Frumento antico è tradizione, sapore, salute di Beatrice Toni
Chi vorrebbe un grano poco produttivo, con tendenza all’allettamento, alti costi di trasformazione e, nel caso del duro, scarsa resistenza alla cottura? Nessun agricoltore. Molti consumatori. Quelli che acquistano prodotti derivati da grani antichi, alias le varietà del passato non migliorate geneticamente. Il vintage “sfonda” anche nell’agroalimentare. È una moda (vedi l’operazione kamut), è soprattutto la ricerca della salubrità. Si accompagna a parole chiave come tradizione, sapore, salute (meno glutine, meno gonfiore, meno glicemia, celiachia, ecc.). Non tutto dimostrato scientificamente, il marketing gioca la sua grande parte, ma il contenuto in minerali sarebbe davvero più elevato e il farro conterrebbe più proteine. E non solo. Al momento, potrebbe sfamare anche gli agricoltori. La pasta integrale di farro monococco è venduta negli States a prezzi molto superiori a una buona pasta di semola. Altrettanto accade in Italia per i prodotti a base di grani antichi venduti nella gdo e punti vendita (studio condotto a Parma e dintorni). La comunicazione li abbina a frutta e verdura... Cavalcano l’onda grandi aziende e molini. È una nicchia italiana di elevato potenziale secondo gli esperti, nel biologico in particolare. Una delle sei tendenze dei prodotti da forno nel 2014. Ha sentenziato di recente un guru della gdo statunitense: i consumatori sono poco sensibili alla sfida agricola di sfamare il mondo, ma alla cura del loro benessere e della loro salute sì. Marketing a parte, è uno stimolo per la ricerca Sarà ora di aggiornare la battaglia del grano? In parte sì. È il mercato.

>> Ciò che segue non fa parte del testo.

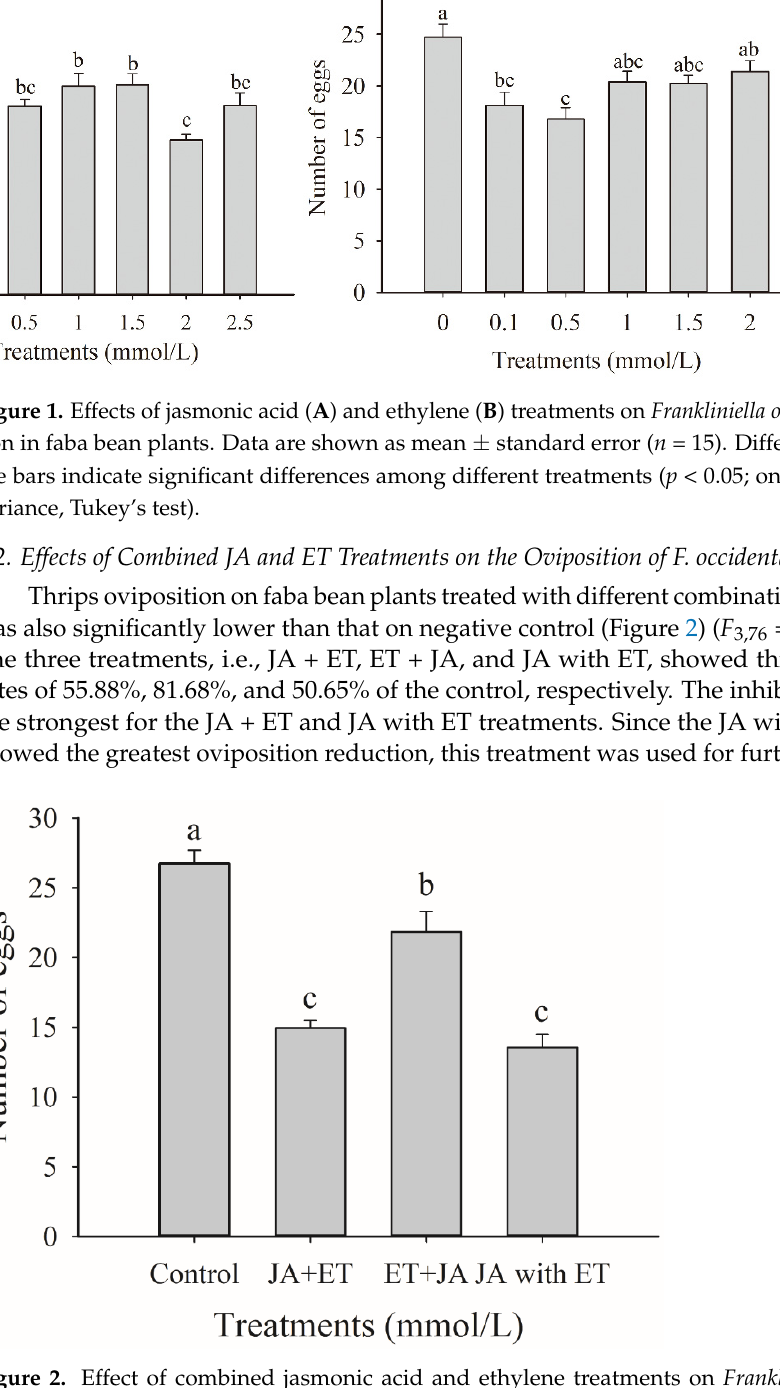
Figure 2. Effect of combined jasmonic acid and ethylene treatments on Frankliniella occidentalis oviposition in faba bean plants. Data are presented as mean ± standard error ( n = 20). Different letters above the bars indicate significant differences among different treatment amounts ( p < 0.05; one-way analysis of variance, Tukey’s test).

Non inquiniamo gli ortaggi di Paolo Battistel
C’è un rinnovato interesse anche per molte varietà dimenticate di ortaggi. Locali, fortemente radicate in territori specifici, spesso sull’orlo dell’estinzione, tenute in vita solo dalla buona volontà di qualche vecchio agricoltore o da piccoli club di appassionati che si scambiano i preziosi semi. Sono varietà poco o niente selezionate e pertanto contraddistinte da scarse rese e corta shelf-life, spesso anche da bassa resistenza ai patogeni radicali. Il contrario di quanto chiede oggi l’agro-industria. Tutti punti deboli, tuttavia, che potrebbero diventare la loro fortuna, se ben sfruttati. Il basso livello di selezione, infatti, le fa portatrici di un vasto bagaglio di minerali e vitamine, di colori non standardizzati, ma soprattutto di sapori particolari. Tenere in vita questi ortaggi antichi non è una via per sfamare l’umanità. Per questo servono produzioni di massa, con alte rese e alta shelf-life, per ridurre le perdite dal campo al consumatore. Diciamolo pure: non sono una soluzione per i Paesi in via di sviluppo, ma possono diventare un privilegio per vivere meglio in quelli avanzati. E anche una buona fonte di reddito per piccoli agricoltori legati al territorio, alle tradizioni locali, a circuiti privilegiati di ristoranti o trattorie d’élite. A lungo termine anche un modo eccellente per conservare e valorizzare la variabilità genetica di molte varietà, cui anche l’agro-industria potrebbe attingere. L’importante è che l’agrobusiness non si accorga di loro sennò, invece che estinguersi per scomparsa del seme, lo sarebbero per “inquinamento genetico”.